#### THE TASKS:
1. In the Universal Data Mapper article, which file format does the reference implementation currently support for input and output?
2. Render this sentence from the Universal Data Mapper article in German: "The output of the design activity is a JSON construct describing the mapper definition."
3. Carry on the Universal Data Mapper article from its final sentence.

Building a Universal Data Mapper: Part 2

21 min readApr 30, 2019

UDM Reference Implementation

In continuation of the previous article titled Building a Universal Data Mapper: Part 1, as promised a reference implementation of the specification is ready.

UDM has design-time and run-time components. The design-time component is a UI-heavy functionality that helps you build the mapper with appropriate rules around data consideration, mapping & transformation, and chaining. The output of the design activity is a JSON construct describing the mapper definition. The run-time component is an engine that takes an input file along with optional reference files for lookups and diff processing and applies a mapper to produce mapped output.

UDM reference implementation has a web application interface that provides design-time functionality as well as a repository to hold mappers and jobs that can be managed from the portal. The portal supports multi-user functionality.

Apologies for a long write-up, all with the good intention of sharing details :)

Tech Stack

UDM’s design-time component requires heavy user interaction to define mapping and transformations. To facilitate rapid development, NodeJS and React framework was made based on the ease of development and community support with tons of modules supporting mundane to pretty interesting features. A JSON Db, file-based data store was used to store mapper definitions, jobs, users and other artifacts that are created and generated on the portal. Intentionally, the components are chosen to facilitate a quick prototyping exercise. Throughout the application, material-UI is used for UI design and numerous node modules (npm modules) are put to use. My sincere thanks to the contributors of those modules. At present, the reference implementation supports only Excel (xlsx) file format for input and output. Extending this to support other desired formats should not be an issue.

The concept and the architecture can be expanded to use more robust industry-standard components as appropriate. You are welcome to explore this for further enhancements. The reference implementation is open-sourced on GitHub at Git — Universal Data Mapper

Demo Flow

To describe the features and mapper design flow in the UDM tool, a standard SAP FBL5N (Customer Line Items) report as the mapping source and a custom report with extracts of customers, sales (transactions) and payment details as the mapping target are considered.

#### SUPPLIED RECORDS:
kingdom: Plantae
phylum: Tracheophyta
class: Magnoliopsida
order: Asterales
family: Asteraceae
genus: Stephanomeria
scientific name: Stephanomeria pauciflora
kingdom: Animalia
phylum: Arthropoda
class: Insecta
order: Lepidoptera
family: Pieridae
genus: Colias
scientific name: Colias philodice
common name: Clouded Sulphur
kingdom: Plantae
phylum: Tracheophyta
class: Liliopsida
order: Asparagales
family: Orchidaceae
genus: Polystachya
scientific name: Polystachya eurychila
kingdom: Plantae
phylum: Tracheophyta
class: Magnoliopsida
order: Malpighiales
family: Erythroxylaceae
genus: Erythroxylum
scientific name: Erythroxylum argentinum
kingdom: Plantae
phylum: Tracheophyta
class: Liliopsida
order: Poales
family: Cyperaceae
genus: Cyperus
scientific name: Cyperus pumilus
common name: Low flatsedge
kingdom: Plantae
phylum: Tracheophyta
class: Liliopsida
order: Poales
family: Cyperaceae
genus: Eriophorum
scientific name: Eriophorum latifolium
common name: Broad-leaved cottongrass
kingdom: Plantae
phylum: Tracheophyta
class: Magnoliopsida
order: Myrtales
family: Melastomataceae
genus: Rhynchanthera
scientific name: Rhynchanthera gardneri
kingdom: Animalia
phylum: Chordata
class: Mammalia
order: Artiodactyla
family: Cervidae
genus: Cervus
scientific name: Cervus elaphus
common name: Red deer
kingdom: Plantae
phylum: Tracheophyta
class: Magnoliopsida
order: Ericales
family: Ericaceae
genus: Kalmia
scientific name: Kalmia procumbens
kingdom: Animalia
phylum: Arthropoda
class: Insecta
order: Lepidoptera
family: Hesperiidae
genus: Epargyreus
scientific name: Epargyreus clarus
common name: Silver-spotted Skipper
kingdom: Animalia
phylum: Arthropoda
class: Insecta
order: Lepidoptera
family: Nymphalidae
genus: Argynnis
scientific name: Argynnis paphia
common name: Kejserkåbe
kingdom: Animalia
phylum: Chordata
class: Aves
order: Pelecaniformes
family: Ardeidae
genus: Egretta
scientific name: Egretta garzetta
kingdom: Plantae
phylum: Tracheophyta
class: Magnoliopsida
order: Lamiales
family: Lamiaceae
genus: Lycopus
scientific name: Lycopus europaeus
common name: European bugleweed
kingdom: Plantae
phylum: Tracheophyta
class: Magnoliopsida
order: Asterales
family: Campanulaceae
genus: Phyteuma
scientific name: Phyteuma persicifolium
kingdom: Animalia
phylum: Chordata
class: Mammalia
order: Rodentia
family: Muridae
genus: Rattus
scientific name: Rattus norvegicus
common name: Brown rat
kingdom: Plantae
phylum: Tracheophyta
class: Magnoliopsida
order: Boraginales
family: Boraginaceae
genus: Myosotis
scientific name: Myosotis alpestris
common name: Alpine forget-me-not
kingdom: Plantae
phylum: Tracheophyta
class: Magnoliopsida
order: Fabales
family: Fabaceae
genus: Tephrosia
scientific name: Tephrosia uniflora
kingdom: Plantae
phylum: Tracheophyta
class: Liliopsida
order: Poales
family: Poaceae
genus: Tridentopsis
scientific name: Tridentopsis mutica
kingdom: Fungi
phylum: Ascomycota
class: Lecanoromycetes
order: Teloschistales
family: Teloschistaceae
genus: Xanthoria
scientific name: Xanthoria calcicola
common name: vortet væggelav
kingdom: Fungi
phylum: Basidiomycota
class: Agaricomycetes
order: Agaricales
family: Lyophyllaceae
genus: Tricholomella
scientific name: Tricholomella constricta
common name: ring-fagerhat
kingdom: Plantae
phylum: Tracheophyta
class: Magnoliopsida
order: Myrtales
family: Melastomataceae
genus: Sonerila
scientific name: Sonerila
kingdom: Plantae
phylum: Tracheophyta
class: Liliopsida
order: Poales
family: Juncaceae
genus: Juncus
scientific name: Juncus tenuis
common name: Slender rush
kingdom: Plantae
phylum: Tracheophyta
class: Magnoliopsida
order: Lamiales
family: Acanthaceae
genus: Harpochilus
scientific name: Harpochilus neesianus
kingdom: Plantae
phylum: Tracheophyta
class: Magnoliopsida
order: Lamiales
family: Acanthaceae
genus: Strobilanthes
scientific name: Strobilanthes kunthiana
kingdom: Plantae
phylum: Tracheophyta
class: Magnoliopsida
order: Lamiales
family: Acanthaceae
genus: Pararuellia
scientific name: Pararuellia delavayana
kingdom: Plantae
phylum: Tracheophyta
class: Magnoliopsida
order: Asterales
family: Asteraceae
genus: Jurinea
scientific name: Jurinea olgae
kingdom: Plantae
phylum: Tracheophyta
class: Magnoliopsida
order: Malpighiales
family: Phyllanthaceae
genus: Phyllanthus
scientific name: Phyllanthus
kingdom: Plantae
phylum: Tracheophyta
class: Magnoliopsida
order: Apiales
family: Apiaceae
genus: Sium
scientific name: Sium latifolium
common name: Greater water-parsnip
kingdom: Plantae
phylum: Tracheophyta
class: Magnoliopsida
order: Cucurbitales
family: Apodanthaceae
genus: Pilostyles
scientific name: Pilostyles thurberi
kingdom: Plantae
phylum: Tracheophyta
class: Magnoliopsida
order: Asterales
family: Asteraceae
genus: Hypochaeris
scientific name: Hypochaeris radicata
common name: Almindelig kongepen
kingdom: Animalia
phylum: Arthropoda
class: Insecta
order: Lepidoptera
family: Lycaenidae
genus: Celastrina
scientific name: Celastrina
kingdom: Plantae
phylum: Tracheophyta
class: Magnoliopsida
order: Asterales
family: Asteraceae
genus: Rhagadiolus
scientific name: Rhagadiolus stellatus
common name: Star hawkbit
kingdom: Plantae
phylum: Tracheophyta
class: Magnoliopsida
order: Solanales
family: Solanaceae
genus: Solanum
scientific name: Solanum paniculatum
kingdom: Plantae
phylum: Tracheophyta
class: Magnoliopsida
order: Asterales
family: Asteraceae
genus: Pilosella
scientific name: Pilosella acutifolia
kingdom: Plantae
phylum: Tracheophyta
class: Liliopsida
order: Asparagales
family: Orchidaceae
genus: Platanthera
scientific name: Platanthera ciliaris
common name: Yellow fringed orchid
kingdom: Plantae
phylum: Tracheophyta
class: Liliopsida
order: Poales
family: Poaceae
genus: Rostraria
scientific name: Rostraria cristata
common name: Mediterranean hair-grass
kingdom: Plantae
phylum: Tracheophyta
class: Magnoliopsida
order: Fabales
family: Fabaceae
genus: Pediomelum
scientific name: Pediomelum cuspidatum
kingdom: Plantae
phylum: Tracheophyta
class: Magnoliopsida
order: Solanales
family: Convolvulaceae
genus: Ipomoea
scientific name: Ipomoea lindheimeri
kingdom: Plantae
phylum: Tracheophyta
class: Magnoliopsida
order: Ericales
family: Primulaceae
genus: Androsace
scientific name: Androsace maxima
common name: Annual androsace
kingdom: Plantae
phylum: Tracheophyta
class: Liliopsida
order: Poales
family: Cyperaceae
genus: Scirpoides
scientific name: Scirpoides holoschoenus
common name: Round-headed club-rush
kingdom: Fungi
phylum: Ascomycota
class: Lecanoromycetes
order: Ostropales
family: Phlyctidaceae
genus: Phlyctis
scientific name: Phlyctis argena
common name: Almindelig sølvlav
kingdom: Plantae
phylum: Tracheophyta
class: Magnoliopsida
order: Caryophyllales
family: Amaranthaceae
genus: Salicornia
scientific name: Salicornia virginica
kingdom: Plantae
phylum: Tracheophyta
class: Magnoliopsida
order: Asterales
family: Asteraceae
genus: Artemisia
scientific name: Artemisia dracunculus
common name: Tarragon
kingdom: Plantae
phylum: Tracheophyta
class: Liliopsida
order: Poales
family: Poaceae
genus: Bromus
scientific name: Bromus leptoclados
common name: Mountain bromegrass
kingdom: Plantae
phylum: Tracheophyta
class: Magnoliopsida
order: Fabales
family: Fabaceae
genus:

#### TASK RESULTS:
1. Only the Excel (xlsx) format.

2. Das Ergebnis der Entwurfsaktivität ist ein JSON-Konstrukt, das die Mapper-Definition beschreibt.

3.
SAP FLN5N is a standard SAP transaction code available within R/3 SAP systems that provides transaction details as customer line items. The target format is a pure-custom template with the goal of extracting entity details with the scope of organizing data proprietary to a target system.

This write-up takes the approach of UDM walk-through with a sample mapper design in a step-by-step manner, aligned with the specifications described in the article Building a Universal Data Mapper: Part 1 of the series.

If and when you are ready with your own instance of this reference implementation running on your local machine or in a docker container, you would be able to sign up for an account and login. The same instance can be used to sign up new users.

So, let us begin.

A quickie on the terms used in UDM

Following are some of the terms used and referred to in the UDM.

Named Lookups — A named lookup source either internal (source file) or external source file to be used for looking up a value to return an attribute from the source file

Static Value — A plain static value that can be assigned to a target attribute

Lookup Value — A lookup value from the source sheet, a simple value lookup by attribute name

Empty Value — In conditional mapping, it is a check for empty value on a given attribute. On the preprocessors and condition evaluations, it represents the action of resetting the attribute value to empty value.

Skip Row — In conditional mapping, it represents the intent to skip the current source row (ignore row) in the mapping process

vLookup Name — A construct that allows you to specify the named lookup to be used for lookup purposes. Yes, you can have multiple named lookups defined and put to use as appropriate.

Simple Mapping — A simple mapping that assigns a source value to a target attribute

Conditional Mapping — A condition evaluates to TRUE or FALSE and assigns the result of the set condition

Switch Mapping — A traditional switch-case construct allowing multiple conditions to be evaluated to arrive at the desired value for the target attribute. Switch mapping also supports a default condition (a default value) to be assigned to the target attribute when all conditions fail.

Aggregated Mapping — A statistical aggregation of an attribute on the subset of rows grouped by a distinct mode of data consideration and assign the resulting value to the target attribute.

Custom Mapping — A developer friendly, JS code execution and assign the resulting value to the target attribute. There are conventions to be followed while attempting to access the source or target data (later)!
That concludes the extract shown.